#### [EXTRACTED TEXT]
------------------------------------

This book was really well done. I feel privileged to read a story featuring the heightened feelings of an experienced individual, and his view of what would make a great story for the reader. Thank you Mr. Hartley for the entertainment. *Moral Compass On* I find it to be somewhat inhumane liking a book that involves such disgusting acts that would even make the most notorious of killer blush.*Moral Compass Off* But devilishly I liked the story very much. With the typical sado-sexual behaviour to the nth degree and the commonly found Oedipal complex, these guys don’t stray far from the stereotype. In fact they present the (ab)normal run-of-the-mill/garden variety serial killer with a little twist. The difference with these serial killer’s is their thirst for direct revenge and the issuance of teamwork among their very own constructed motley crew. Their schemes are diabolical and incredibly unrelenting, yet quite compelling.
Gus Bolderjack, is a character that for me was easily relatable. Self-deprecating humour is one that is not ordinarily found within civil authoritarians and their enlarged ego. I guess that is what makes him an anomaly as he prefers the life of a renegade figure rather than being one of the good ol’ boys. It is a breath of fresh air to see a man admit to his “short”comings and be comfortable enough to attack the manhood of the world’s most nefarious beings. The way he communicates with the killer’s is often a procedural “no no”, but for Gus he has honest intentions with his heart in the right place.

------------------------------------

#### [DATA EXCERPT]

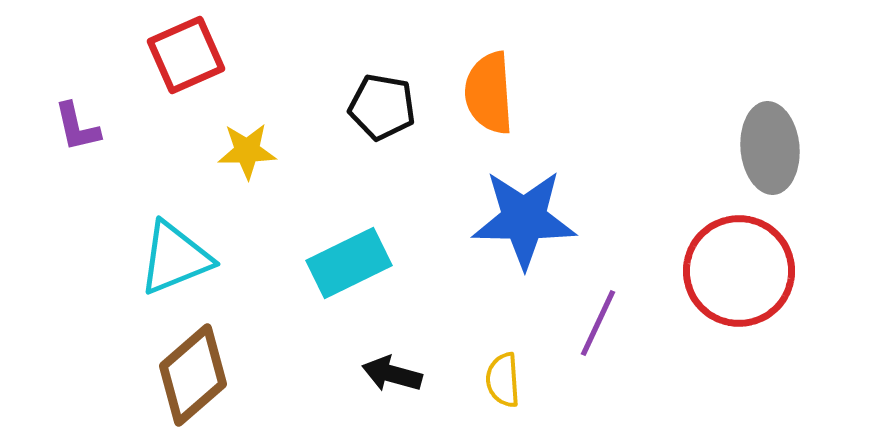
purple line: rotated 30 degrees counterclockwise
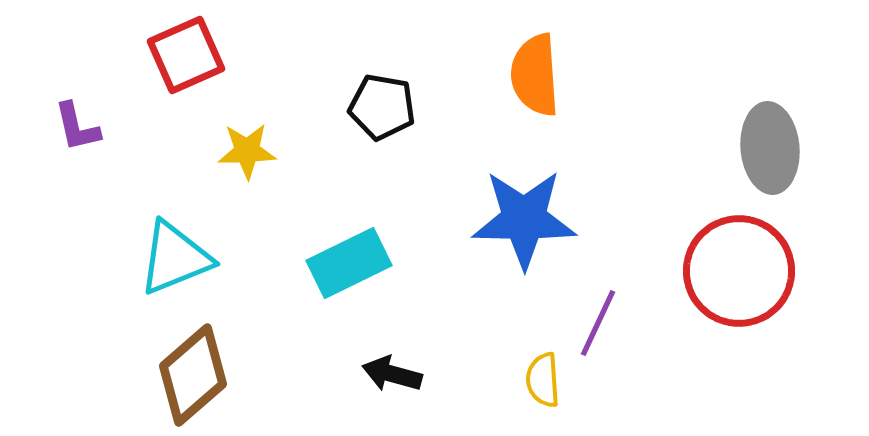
orange semicircle: moved 46 px right, 18 px up
yellow semicircle: moved 40 px right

------------------------------------

#### [WORK TO COMPLETE]
A. In the book review, rewrite the passage between "Gus Bolderjack, is" and "the right place.", inclusive, substituting "maverick" for "renegade".
B. Answer these from the book review:
(i) Who does the reviewer thank for the entertainment?
(ii) What does the review say sets these serial killers apart?
(iii) What kind of humor does Gus Bolderjack show?

#### [RESULTS OF THE TASKS]
A.
Gus Bolderjack, is a character that for me was easily relatable. Self-deprecating humour is one that is not ordinarily found within civil authoritarians and their enlarged ego. I guess that is what makes him an anomaly as he prefers the life of a maverick figure rather than being one of the good ol’ boys. It is a breath of fresh air to see a man admit to his “short”comings and be comfortable enough to attack the manhood of the world’s most nefarious beings. The way he communicates with the killer’s is often a procedural “no no”, but for Gus he has honest intentions with his heart in the right place.

B.
(i) Mr. Hartley
(ii) Their thirst for direct revenge and the teamwork among their own constructed motley crew
(iii) Self-deprecating humor